## WHAT YOU HAVE TO DO
Render the records, from their start up to and including the line containing "节点在存储资源时，需要在网络中找到最多 k 个距离最近的节点，向这些节点发起", as a JSON list of strings with one string per line. Omit blank lines and the pictures.

====== RECORD EXCERPTS ======

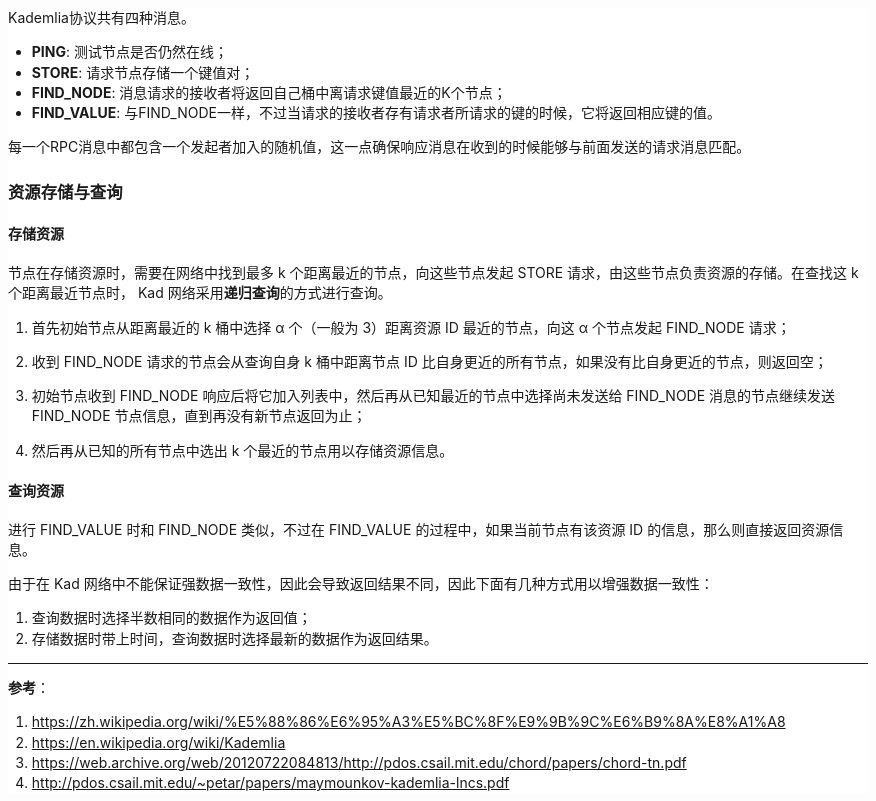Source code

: Kademlia协议共有四种消息。

- **PING**: 测试节点是否仍然在线；
- **STORE**: 请求节点存储一个键值对；
- **FIND_NODE**: 消息请求的接收者将返回自己桶中离请求键值最近的K个节点；
- **FIND_VALUE**: 与FIND_NODE一样，不过当请求的接收者存有请求者所请求的键的时候，它将返回相应键的值。

每一个RPC消息中都包含一个发起者加入的随机值，这一点确保响应消息在收到的时候能够与前面发送的请求消息匹配。

### 资源存储与查询

#### 存储资源

节点在存储资源时，需要在网络中找到最多 k 个距离最近的节点，向这些节点发起 STORE 请求，由这些节点负责资源的存储。在查找这 k 个距离最近节点时， Kad 网络采用**递归查询**的方式进行查询。

1. 首先初始节点从距离最近的 k 桶中选择 α 个（一般为 3）距离资源 ID 最近的节点，向这 α 个节点发起 FIND_NODE 请求；

2. 收到 FIND_NODE 请求的节点会从查询自身 k 桶中距离节点 ID 比自身更近的所有节点，如果没有比自身更近的节点，则返回空；

3. 初始节点收到 FIND_NODE 响应后将它加入列表中，然后再从已知最近的节点中选择尚未发送给 FIND_NODE 消息的节点继续发送 FIND_NODE  节点信息，直到再没有新节点返回为止；

4. 然后再从已知的所有节点中选出 k 个最近的节点用以存储资源信息。

#### 查询资源

进行 FIND_VALUE 时和 FIND_NODE 类似，不过在 FIND_VALUE 的过程中，如果当前节点有该资源 ID 的信息，那么则直接返回资源信息。

由于在 Kad 网络中不能保证强数据一致性，因此会导致返回结果不同，因此下面有几种方式用以增强数据一致性：

1. 查询数据时选择半数相同的数据作为返回值；
2. 存储数据时带上时间，查询数据时选择最新的数据作为返回结果。

***

**参考**：

1. https://zh.wikipedia.org/wiki/%E5%88%86%E6%95%A3%E5%BC%8F%E9%9B%9C%E6%B9%8A%E8%A1%A8
2. https://en.wikipedia.org/wiki/Kademlia
3. https://web.archive.org/web/20120722084813/http://pdos.csail.mit.edu/chord/papers/chord-tn.pdf
4. http://pdos.csail.mit.edu/~petar/papers/maymounkov-kademlia-lncs.pdf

======

## TASK ANSWER
[
  "Source code",
  ": Kademlia协议共有四种消息。",
  "- **PING**: 测试节点是否仍然在线；",
  "- **STORE**: 请求节点存储一个键值对；",
  "- **FIND_NODE**: 消息请求的接收者将返回自己桶中离请求键值最近的K个节点；",
  "- **FIND_VALUE**: 与FIND_NODE一样，不过当请求的接收者存有请求者所请求的键的时候，它将返回相应键的值。",
  "每一个RPC消息中都包含一个发起者加入的随机值，这一点确保响应消息在收到的时候能够与前面发送的请求消息匹配。",
  "### 资源存储与查询",
  "#### 存储资源",
  "节点在存储资源时，需要在网络中找到最多 k 个距离最近的节点，向这些节点发起 STORE 请求，由这些节点负责资源的存储。在查找这 k 个距离最近节点时， Kad 网络采用**递归查询**的方式进行查询。"
]